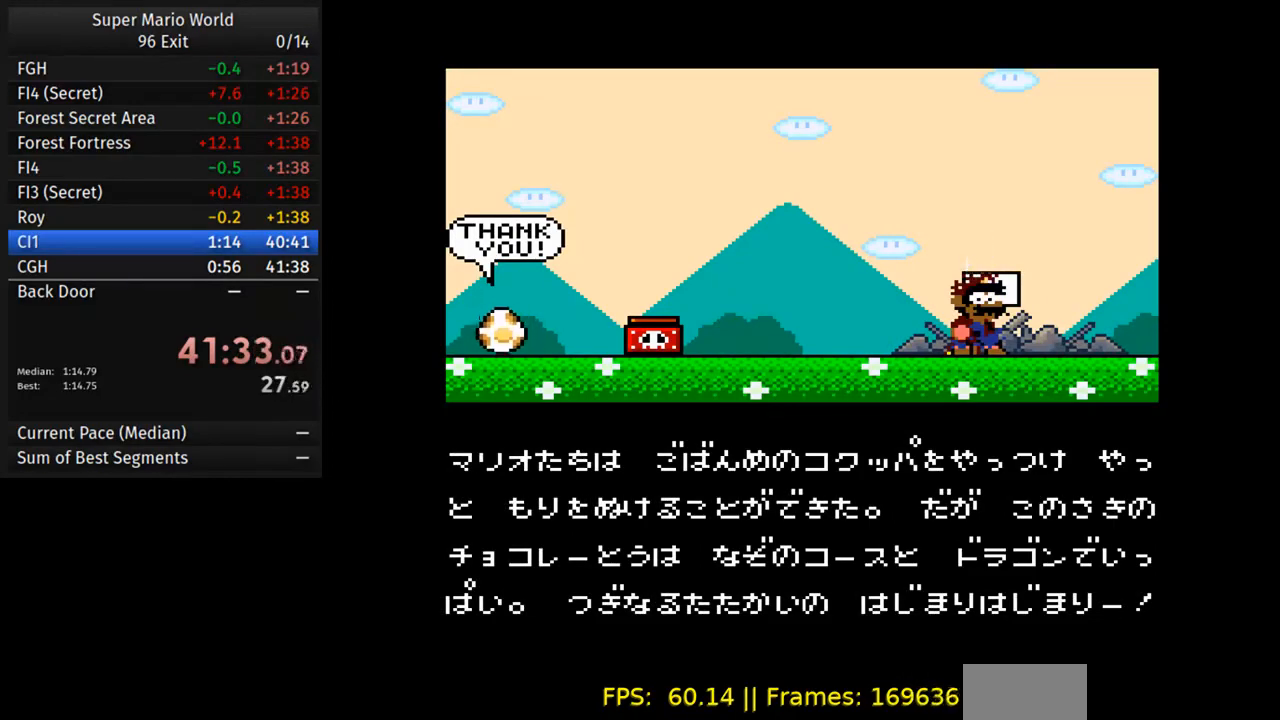
{"buttons": ["B"], "events": [[33, "B", "up"], [133, "B", "down"], [433, "B", "up"], [500, "B", "down"]]}
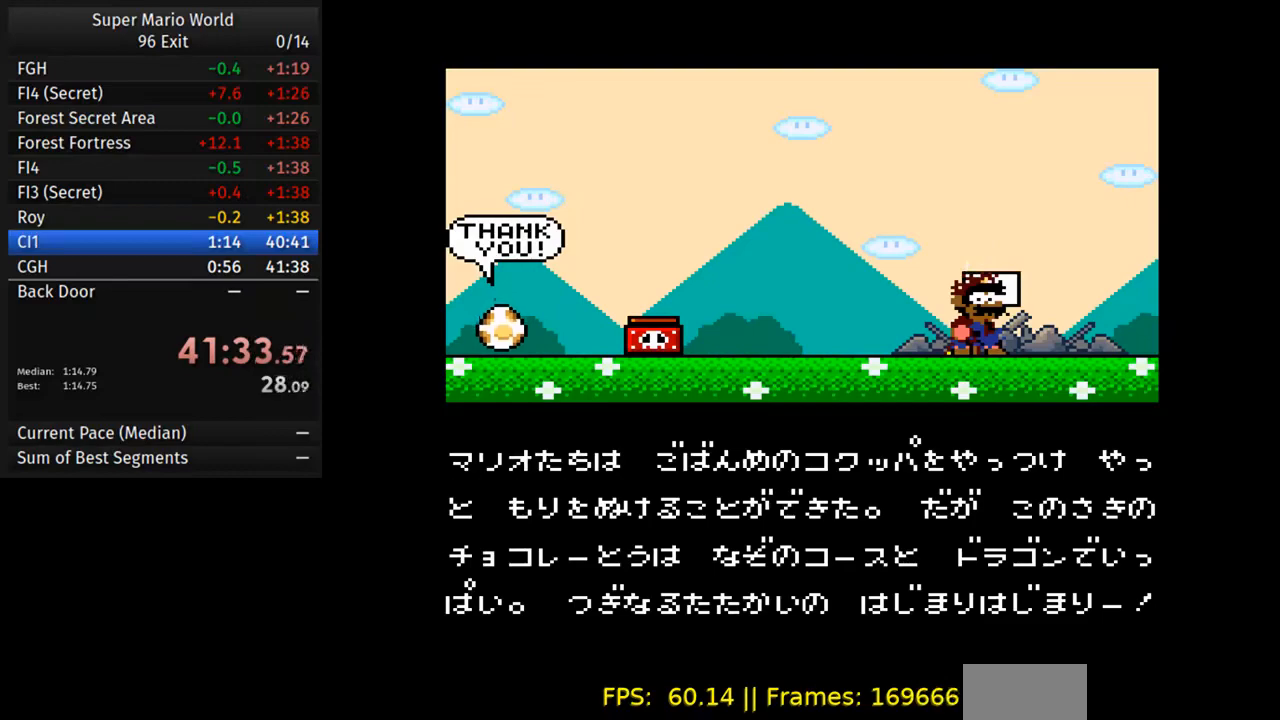
{"buttons": [], "events": [[317, "B", "up"], [383, "B", "down"], [500, "B", "up"]]}
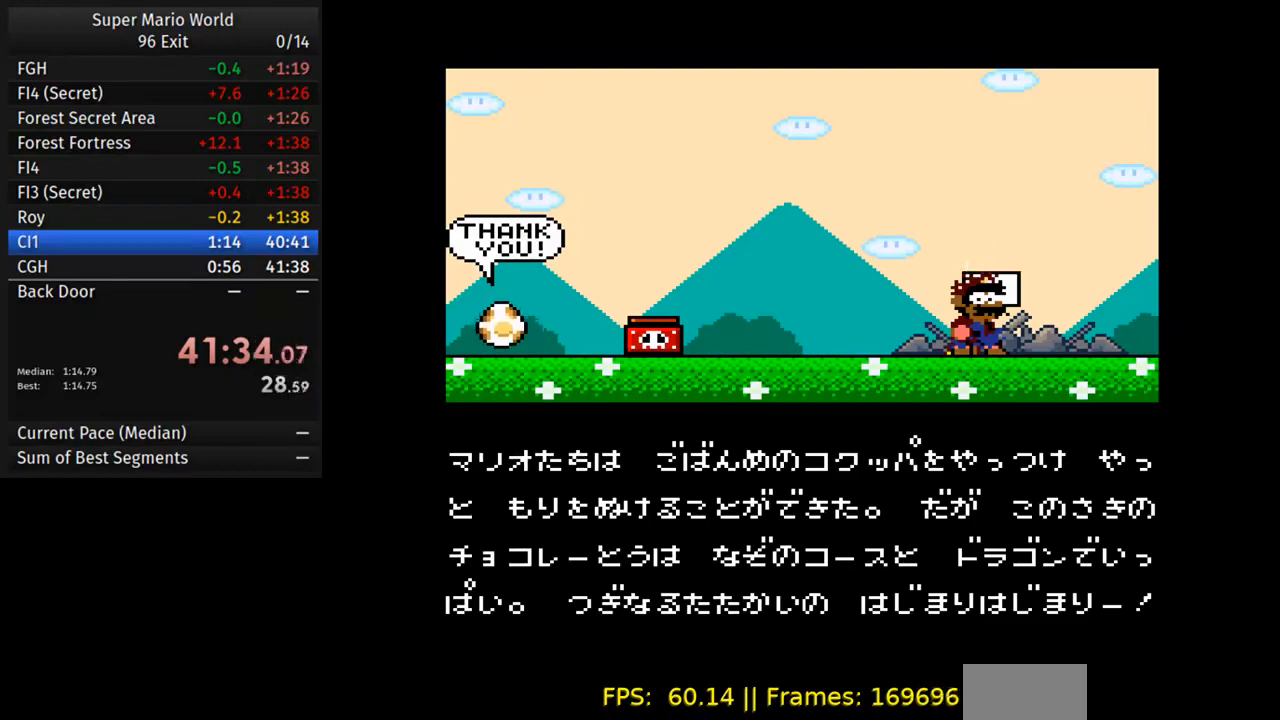
{"buttons": [], "events": [[133, "B", "down"], [217, "B", "up"], [283, "A", "down"], [467, "A", "up"]]}
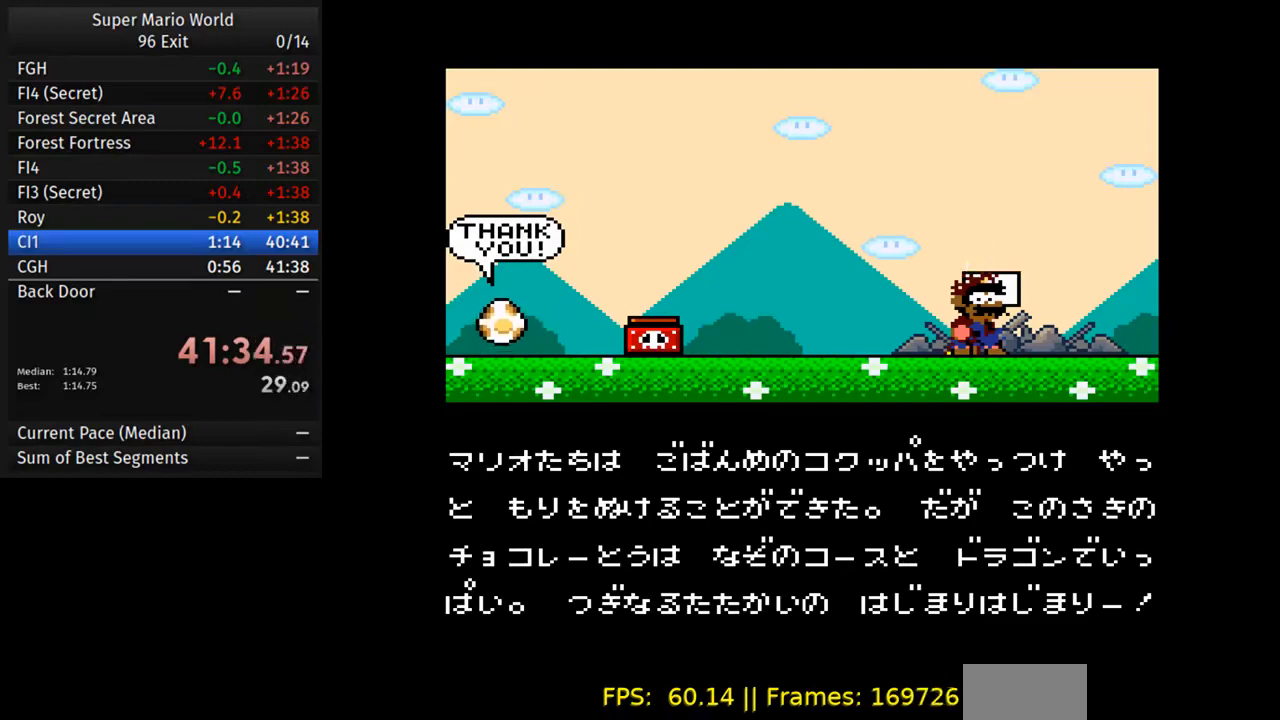
{"buttons": [], "events": [[33, "A", "down"], [183, "A", "up"]]}
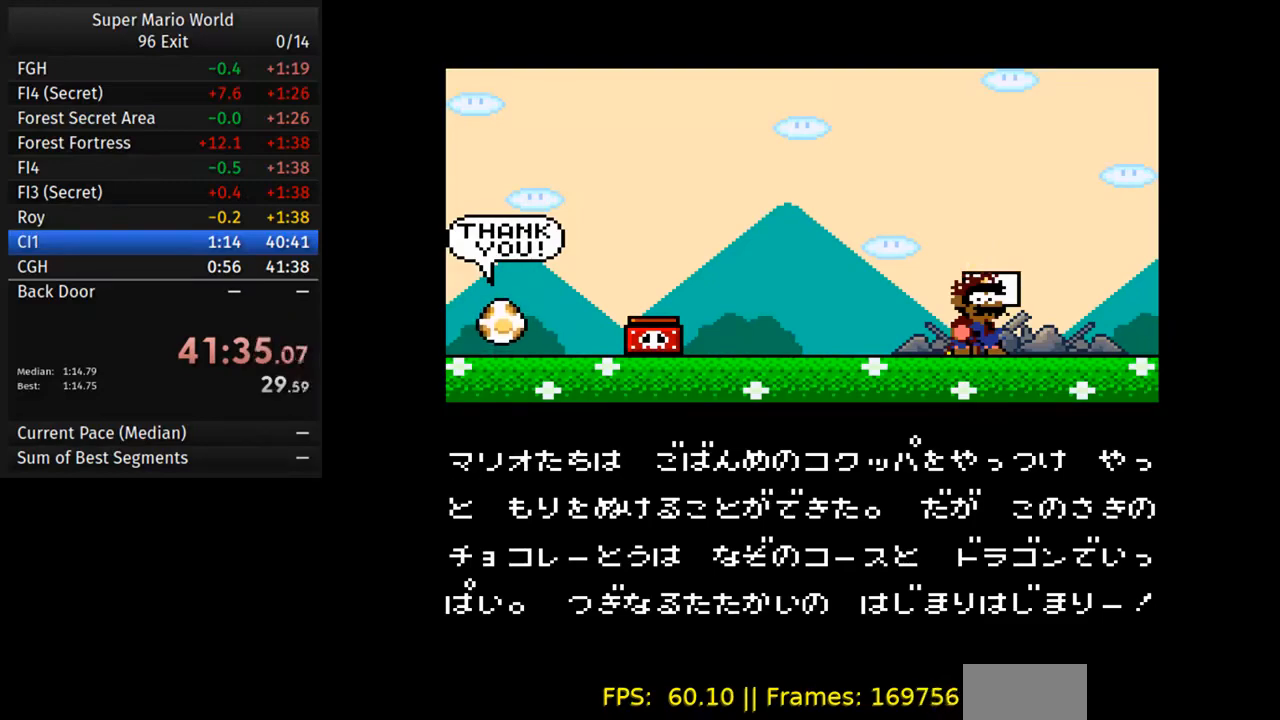
{"buttons": [], "events": []}
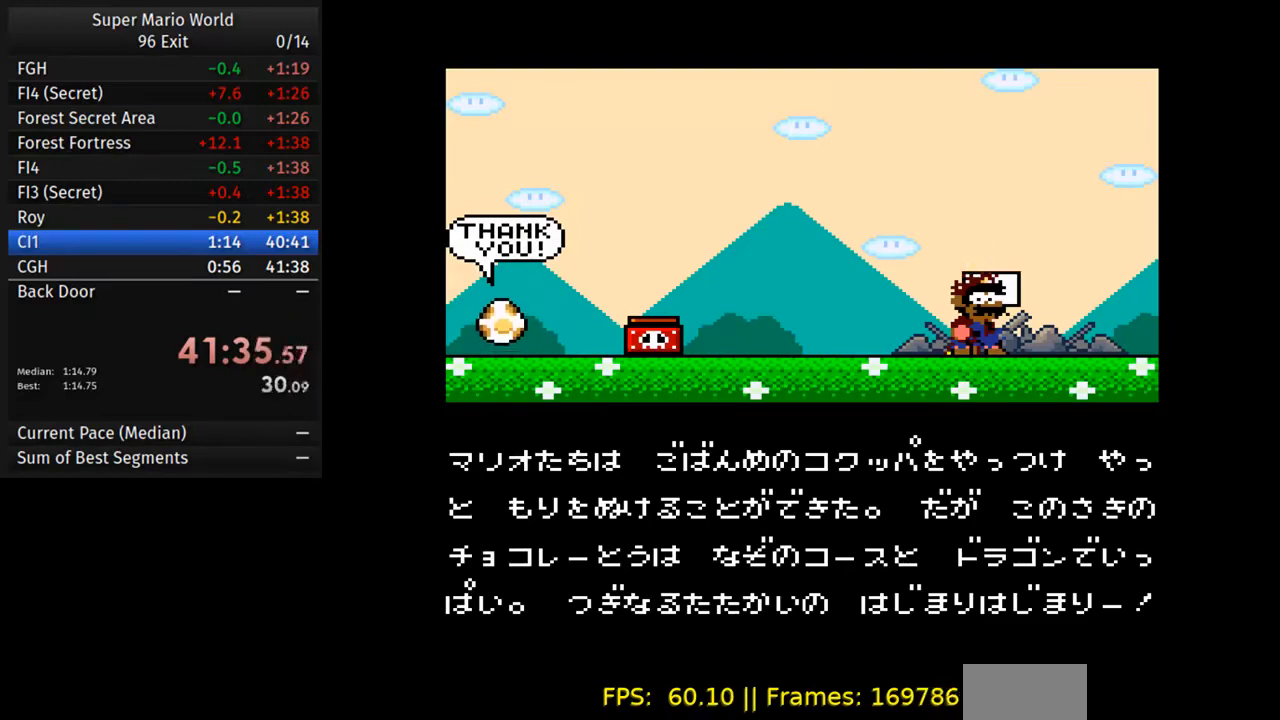
{"buttons": [], "events": []}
•••••
Activity
Return the listing above verbatim and exclude every picture.

Result below
{"buttons": ["B"], "events": [[33, "B", "up"], [133, "B", "down"], [433, "B", "up"], [500, "B", "down"]]}
{"buttons": [], "events": [[317, "B", "up"], [383, "B", "down"], [500, "B", "up"]]}
{"buttons": [], "events": [[133, "B", "down"], [217, "B", "up"], [283, "A", "down"], [467, "A", "up"]]}
{"buttons": [], "events": [[33, "A", "down"], [183, "A", "up"]]}
{"buttons": [], "events": []}
{"buttons": [], "events": []}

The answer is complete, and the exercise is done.